Two honking prescriptions, a trip to the market for more soup and such (including a pile of soy yogurt to avoid the hell big antibiotics wreak on one’s girly bits), and a call to poor Bri who feels terrible about all this later, I was back out on the couch in a codeine-robitussin induced stupor. I half-watched North Country for the gazillionth time because home alone, I could shamelessly weep like a baby during the last few minutes of the film where everyone finally stands (including two women as extras who were part of the real-life case, which is where I tend to really lose it) up for Josey and against sexual harassment. I watched that scene three times on a loop. It’s hokey, I know, but I was too ill to feel like an idiot about it, so it was very pleasant. If I hadn’t passed out right after, I would have watched the last five minutes of the season seven finale of Buffy to get the same buzz, too.

Anyway, I’m told not to expect to earnestly feel better for a couple of weeks. Wonderful.

I’m so frustrated right now: this week and some to myself was going to be exactly what I needed to get so much done, and so far, I can barely do a damn thing or stay up later than nine. Of course, it’s all doubly maddening when you already feel like shit on a stick and then not only have to deal with a couple of friends who you’ve dropped everything for more than once just not stepping up, but with the whole wonderful reminder of how much it really freaking sucks when it comes to healthcare in this country. Most of my life has been spent in the public health system, sans insurance, and the girl gets bitter sometimes. Now and then, I’ll listen to someone insured kvetch about how they’re sick and they have to get into the doctor, and what a pain that is, but that usually involves them dialing a number they already know, making an appointment, and driving a car they own to get there. Still a bitch to go anywhere when you’re sick, for sure, but that process is not a day or more of endless research, calling clinic after clinic, waiting for buses to get there or begging for rides, having to fill out piles of forms every time, sending in all your income information, being seen by seriously overworked clinic staff, and knowing the whole time that the chances of having to go to more than one clinic, paying out the wazoo every time, are high. Tack unto that, of course, the knowledge that whatever the bill is may potentially screw you for months — or when the worst happens, years and years — and leave you even poorer than you were already… just ugh. Do we have a single person working in U.S. Government who is actually, or who at least has been, for any substantial period of time, uninsured? I’m thinking not, because if we did, there’s just no way in hell our healthcare system would still be like this.

Suffice it to say, it’s doubly frustrating since chances are, the additional job I took in order to help with the existing financial badness will now likely be covering ER bills for at least a few months. Oy, that thing where when you finally think you can get even a little ahead and then get whacked with something that sets you even further back. It never freaking fails.

Eh, enough of my whinging. I’m going back to the couch. You know, the real one.

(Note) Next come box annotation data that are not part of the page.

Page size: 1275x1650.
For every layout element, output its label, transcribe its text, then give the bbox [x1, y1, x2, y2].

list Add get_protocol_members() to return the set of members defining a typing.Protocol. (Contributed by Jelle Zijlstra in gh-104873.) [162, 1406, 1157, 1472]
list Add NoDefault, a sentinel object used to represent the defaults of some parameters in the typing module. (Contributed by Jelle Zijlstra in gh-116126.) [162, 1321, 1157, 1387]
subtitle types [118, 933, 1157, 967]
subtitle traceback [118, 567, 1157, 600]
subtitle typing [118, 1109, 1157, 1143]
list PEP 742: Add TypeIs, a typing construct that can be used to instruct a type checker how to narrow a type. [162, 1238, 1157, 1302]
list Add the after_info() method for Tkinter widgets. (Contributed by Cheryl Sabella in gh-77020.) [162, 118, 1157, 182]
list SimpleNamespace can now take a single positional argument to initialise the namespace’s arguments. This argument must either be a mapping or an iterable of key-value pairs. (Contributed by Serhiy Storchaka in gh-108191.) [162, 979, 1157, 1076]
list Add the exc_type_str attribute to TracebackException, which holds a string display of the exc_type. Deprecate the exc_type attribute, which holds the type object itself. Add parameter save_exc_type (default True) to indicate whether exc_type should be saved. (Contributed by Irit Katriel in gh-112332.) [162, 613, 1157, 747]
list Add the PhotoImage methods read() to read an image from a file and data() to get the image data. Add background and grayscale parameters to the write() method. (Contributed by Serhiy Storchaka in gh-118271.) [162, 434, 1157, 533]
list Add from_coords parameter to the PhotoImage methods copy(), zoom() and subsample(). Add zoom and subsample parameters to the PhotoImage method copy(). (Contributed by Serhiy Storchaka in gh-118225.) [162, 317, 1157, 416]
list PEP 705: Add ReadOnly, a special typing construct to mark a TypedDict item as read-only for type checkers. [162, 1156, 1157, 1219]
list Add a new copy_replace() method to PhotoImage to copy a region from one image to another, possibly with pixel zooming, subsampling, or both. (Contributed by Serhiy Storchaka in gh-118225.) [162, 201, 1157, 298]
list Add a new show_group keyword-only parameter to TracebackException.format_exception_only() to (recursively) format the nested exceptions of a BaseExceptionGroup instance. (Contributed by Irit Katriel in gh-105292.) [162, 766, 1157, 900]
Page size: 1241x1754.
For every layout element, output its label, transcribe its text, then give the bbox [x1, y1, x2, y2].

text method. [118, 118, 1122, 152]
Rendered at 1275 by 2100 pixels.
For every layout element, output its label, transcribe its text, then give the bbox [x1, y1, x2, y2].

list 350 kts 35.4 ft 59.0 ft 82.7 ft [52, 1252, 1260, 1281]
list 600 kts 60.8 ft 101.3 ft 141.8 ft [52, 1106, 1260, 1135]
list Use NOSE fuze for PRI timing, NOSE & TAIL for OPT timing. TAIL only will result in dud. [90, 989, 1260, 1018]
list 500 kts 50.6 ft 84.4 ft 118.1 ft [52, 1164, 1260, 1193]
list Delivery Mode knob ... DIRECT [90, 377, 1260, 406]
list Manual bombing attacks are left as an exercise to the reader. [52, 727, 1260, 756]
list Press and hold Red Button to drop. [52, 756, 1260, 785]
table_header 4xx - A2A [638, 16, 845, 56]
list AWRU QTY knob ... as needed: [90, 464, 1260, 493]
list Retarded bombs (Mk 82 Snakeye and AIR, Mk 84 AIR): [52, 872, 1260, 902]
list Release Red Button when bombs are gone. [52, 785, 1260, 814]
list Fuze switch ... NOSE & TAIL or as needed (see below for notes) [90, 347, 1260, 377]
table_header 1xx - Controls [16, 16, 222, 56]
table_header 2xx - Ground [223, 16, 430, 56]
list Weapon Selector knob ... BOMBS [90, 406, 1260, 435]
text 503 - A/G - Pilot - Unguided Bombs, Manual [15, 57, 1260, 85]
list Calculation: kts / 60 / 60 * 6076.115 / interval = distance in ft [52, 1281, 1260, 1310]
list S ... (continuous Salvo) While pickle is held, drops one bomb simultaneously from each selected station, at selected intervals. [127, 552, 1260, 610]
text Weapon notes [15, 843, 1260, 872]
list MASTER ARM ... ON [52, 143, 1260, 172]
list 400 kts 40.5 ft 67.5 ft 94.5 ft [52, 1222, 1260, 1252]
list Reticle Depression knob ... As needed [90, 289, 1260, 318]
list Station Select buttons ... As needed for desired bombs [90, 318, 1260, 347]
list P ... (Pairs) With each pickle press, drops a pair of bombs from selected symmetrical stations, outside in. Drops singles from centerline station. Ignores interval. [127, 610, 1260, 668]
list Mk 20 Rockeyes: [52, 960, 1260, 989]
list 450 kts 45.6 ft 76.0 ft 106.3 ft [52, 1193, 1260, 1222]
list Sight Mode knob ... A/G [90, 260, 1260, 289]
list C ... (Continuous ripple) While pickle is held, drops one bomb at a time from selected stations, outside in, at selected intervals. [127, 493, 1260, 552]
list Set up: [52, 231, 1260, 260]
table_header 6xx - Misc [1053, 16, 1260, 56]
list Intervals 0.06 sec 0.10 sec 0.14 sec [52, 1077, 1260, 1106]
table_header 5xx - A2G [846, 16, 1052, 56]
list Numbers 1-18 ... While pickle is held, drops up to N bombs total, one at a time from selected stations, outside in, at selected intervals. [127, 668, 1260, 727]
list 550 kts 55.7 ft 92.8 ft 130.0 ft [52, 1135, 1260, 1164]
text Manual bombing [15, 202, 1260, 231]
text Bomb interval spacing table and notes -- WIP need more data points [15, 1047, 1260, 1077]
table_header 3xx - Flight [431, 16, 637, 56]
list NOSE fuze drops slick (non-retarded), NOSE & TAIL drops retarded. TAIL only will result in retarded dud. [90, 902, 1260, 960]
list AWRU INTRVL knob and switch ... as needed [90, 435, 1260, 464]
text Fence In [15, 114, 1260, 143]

P.S. My horrendous headache just would not go the hell away, so I figured that some masturbation sure couldn’t hurt and might help. Holy mother of…something. All those women taking Robitussin to thin their cervical mucus for fertility purposes? Umm, is there a reason we can’t just use this stuff all the time as a lubricant, because I tend to be a pretty juicy gal most of the time already but that was pretty outer limits.

P.P.S. I just finished watching and what an awesome film that was.